Immediately we could tell that this play was going to be ambitious. Gathered in the round with a small, rectangular stage in the centre, we sat amongst the actors with white painted faces and already felt like we were being watched. When Joseph K. entered, he looked around at us all as though he was already on trial and it became clear that the director, Sam Ward, had done an excellent job with the staging. Throughout the play the transitions between scenes were inventive and seamless, with the actors switching character quickly and effortlessly. The scene changes were only slightly let down by the costume choice of clunky shoes for the actors, which detracted from the intense mood by stomping off and around the stage, giving the performance a messy air. This was made worse by the lack of matching costumes for the chorus figures, but other than that they were very enjoyable to watch, particularly Josie Richardson who gave a very controlled and intense performance, enticing us into Kafka’s world with her excellent physicality and fluctuation of tone.

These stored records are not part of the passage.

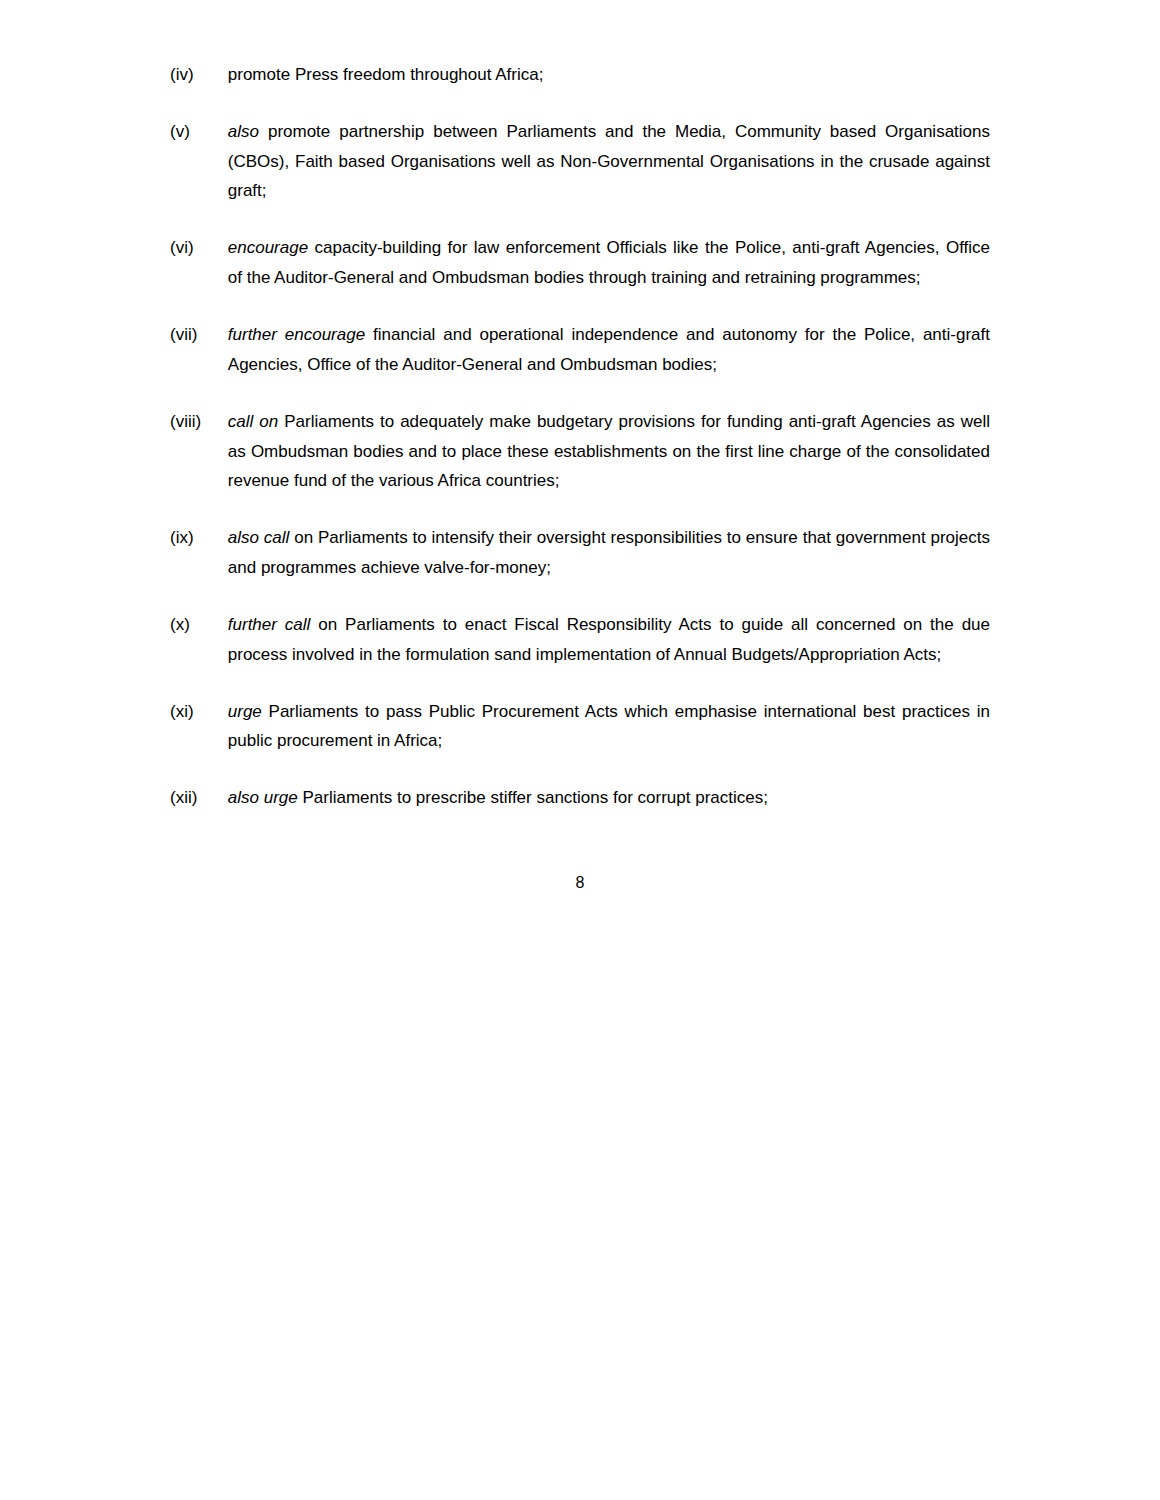(iv) promote Press freedom throughout Africa;
(v) also promote partnership between Parliaments and the Media, Community based Organisations (CBOs), Faith based Organisations well as Non-Governmental Organisations in the crusade against graft;
(vi) encourage capacity-building for law enforcement Officials like the Police, anti-graft Agencies, Office of the Auditor-General and Ombudsman bodies through training and retraining programmes;
(vii) further encourage financial and operational independence and autonomy for the Police, anti-graft Agencies, Office of the Auditor-General and Ombudsman bodies;
(viii) call on Parliaments to adequately make budgetary provisions for funding anti-graft Agencies as well as Ombudsman bodies and to place these establishments on the first line charge of the consolidated revenue fund of the various Africa countries;
(ix) also call on Parliaments to intensify their oversight responsibilities to ensure that government projects and programmes achieve valve-for-money;
(x) further call on Parliaments to enact Fiscal Responsibility Acts to guide all concerned on the due process involved in the formulation sand implementation of Annual Budgets/Appropriation Acts;
(xi) urge Parliaments to pass Public Procurement Acts which emphasise international best practices in public procurement in Africa;
(xii) also urge Parliaments to prescribe stiffer sanctions for corrupt practices;
8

A personal highlight was the retelling of the arrest of Joseph K., played by Alex Shavick. This particular scene was the very best of The Trial, with the abstract elements enhancing the storyline, rather than making the performance seem slightly typically student-y, as other parts appeared. It gave the audience a glimpse of what the play could be like if it was tidied up a bit, which is a quick, interpretive piece of theatre that questions normality and draws in the imagination of those who watch.

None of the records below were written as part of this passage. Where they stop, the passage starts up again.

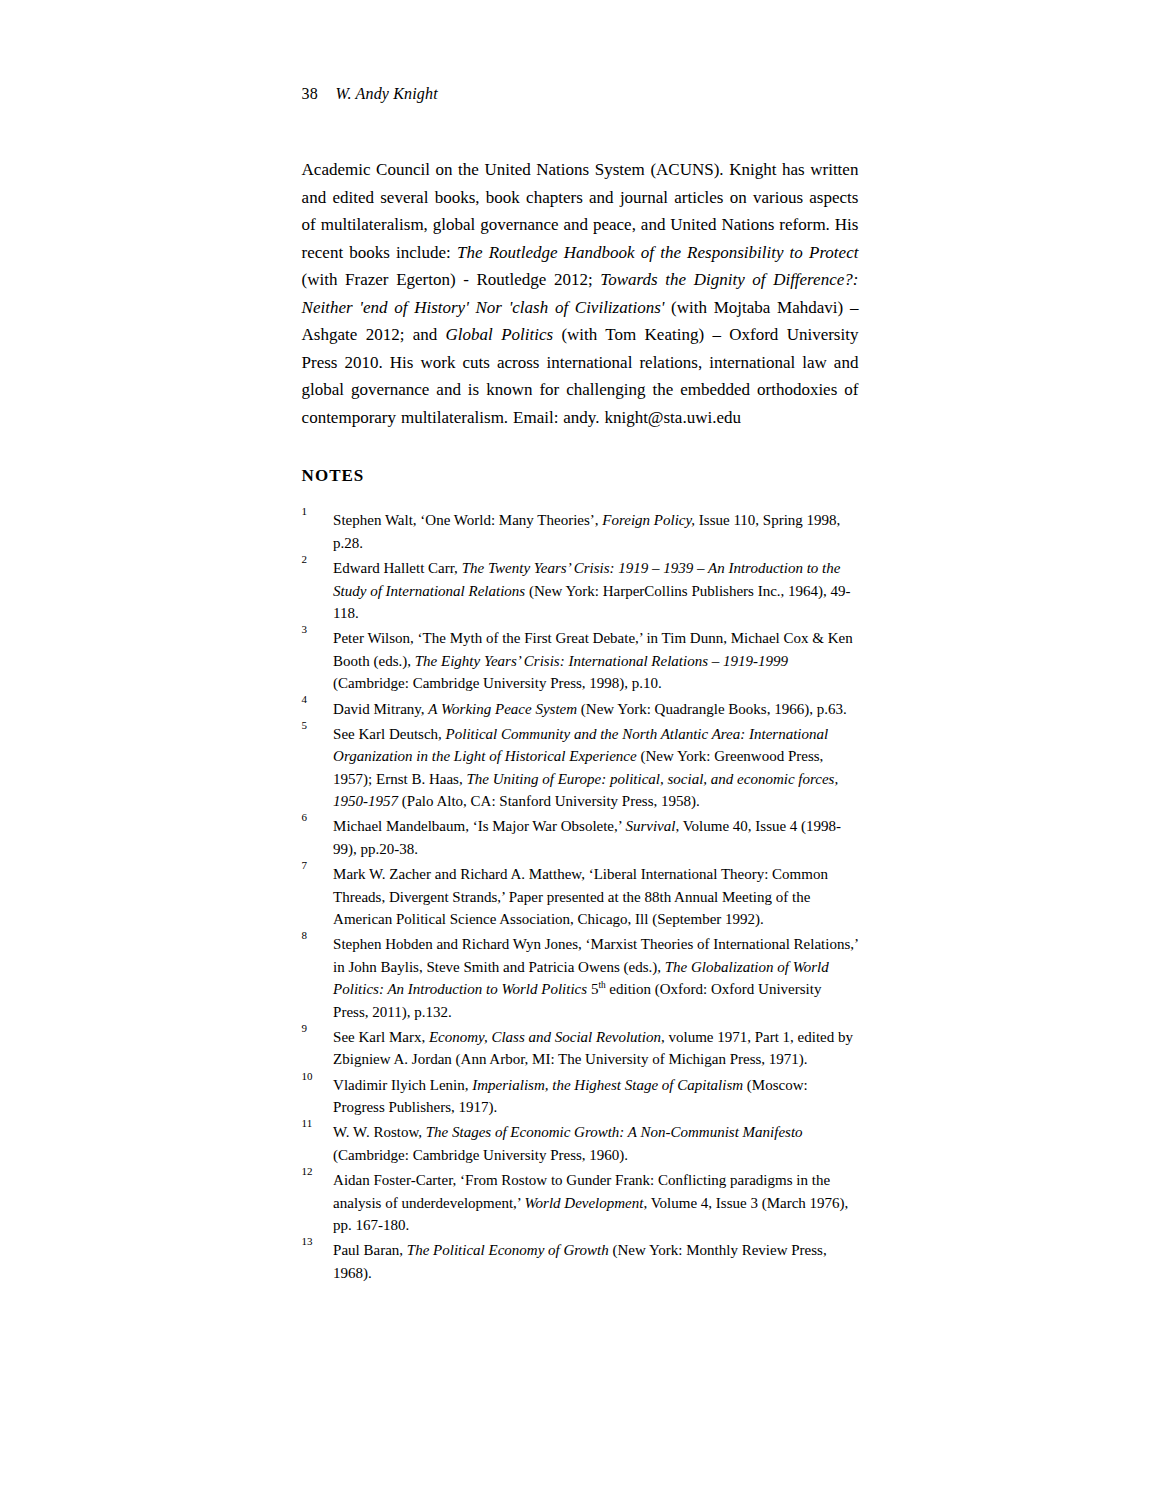38 W. Andy Knight
Academic Council on the United Nations System (ACUNS). Knight has written and edited several books, book chapters and journal articles on various aspects of multilateralism, global governance and peace, and United Nations reform. His recent books include: The Routledge Handbook of the Responsibility to Protect (with Frazer Egerton) - Routledge 2012; Towards the Dignity of Difference?: Neither 'end of History' Nor 'clash of Civilizations' (with Mojtaba Mahdavi) – Ashgate 2012; and Global Politics (with Tom Keating) – Oxford University Press 2010. His work cuts across international relations, international law and global governance and is known for challenging the embedded orthodoxies of contemporary multilateralism. Email: andy. knight@sta.uwi.edu
NOTES
1 Stephen Walt, ‘One World: Many Theories’, Foreign Policy, Issue 110, Spring 1998, p.28.
2 Edward Hallett Carr, The Twenty Years’ Crisis: 1919 – 1939 – An Introduction to the Study of International Relations (New York: HarperCollins Publishers Inc., 1964), 49-118.
3 Peter Wilson, ‘The Myth of the First Great Debate,’ in Tim Dunn, Michael Cox & Ken Booth (eds.), The Eighty Years’ Crisis: International Relations – 1919-1999 (Cambridge: Cambridge University Press, 1998), p.10.
4 David Mitrany, A Working Peace System (New York: Quadrangle Books, 1966), p.63.
5 See Karl Deutsch, Political Community and the North Atlantic Area: International Organization in the Light of Historical Experience (New York: Greenwood Press, 1957); Ernst B. Haas, The Uniting of Europe: political, social, and economic forces, 1950-1957 (Palo Alto, CA: Stanford University Press, 1958).
6 Michael Mandelbaum, ‘Is Major War Obsolete,’ Survival, Volume 40, Issue 4 (1998-99), pp.20-38.
7 Mark W. Zacher and Richard A. Matthew, ‘Liberal International Theory: Common Threads, Divergent Strands,’ Paper presented at the 88th Annual Meeting of the American Political Science Association, Chicago, Ill (September 1992).
8 Stephen Hobden and Richard Wyn Jones, ‘Marxist Theories of International Relations,’ in John Baylis, Steve Smith and Patricia Owens (eds.), The Globalization of World Politics: An Introduction to World Politics 5th edition (Oxford: Oxford University Press, 2011), p.132.
9 See Karl Marx, Economy, Class and Social Revolution, volume 1971, Part 1, edited by Zbigniew A. Jordan (Ann Arbor, MI: The University of Michigan Press, 1971).
10 Vladimir Ilyich Lenin, Imperialism, the Highest Stage of Capitalism (Moscow: Progress Publishers, 1917).
11 W. W. Rostow, The Stages of Economic Growth: A Non-Communist Manifesto (Cambridge: Cambridge University Press, 1960).
12 Aidan Foster-Carter, ‘From Rostow to Gunder Frank: Conflicting paradigms in the analysis of underdevelopment,’ World Development, Volume 4, Issue 3 (March 1976), pp. 167-180.
13 Paul Baran, The Political Economy of Growth (New York: Monthly Review Press, 1968).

Other bits were less neat, though, with Shavick having too many long monologues, since he was not particularly convincing as Kafka’s character, anyway, with there being a distinct lack of emotion. In parts, too, it did seem like the story of an arrested man who is extremely attractive to women, and the way he seemed to constantly be being seduced by women did get repetitive, as did some of the abstract techniques that were employed – especially everyone shouting at once to highlight claustrophobia.
Yet Ward must be applauded for this new and exciting interpretation of what is, in some ways, a complicated play. The general intrigue about Joseph K and what he can have been arrested for was not lost, and as Shavick stumbled around the stage, we could relate to how he felt. The enclosed space around him gave the impression that he was constantly on trial, giving the piece a sinister edge that worked very well.
Kafka’s The Trial was always going to be difficult to perform at the BT with a cast of only six. Usually the play demands a much larger cast, and is therefore easier for us, the audience, to understand. Despite challenges faced, The Trial was a good attempt, and had many good ideas; it was just a little messy.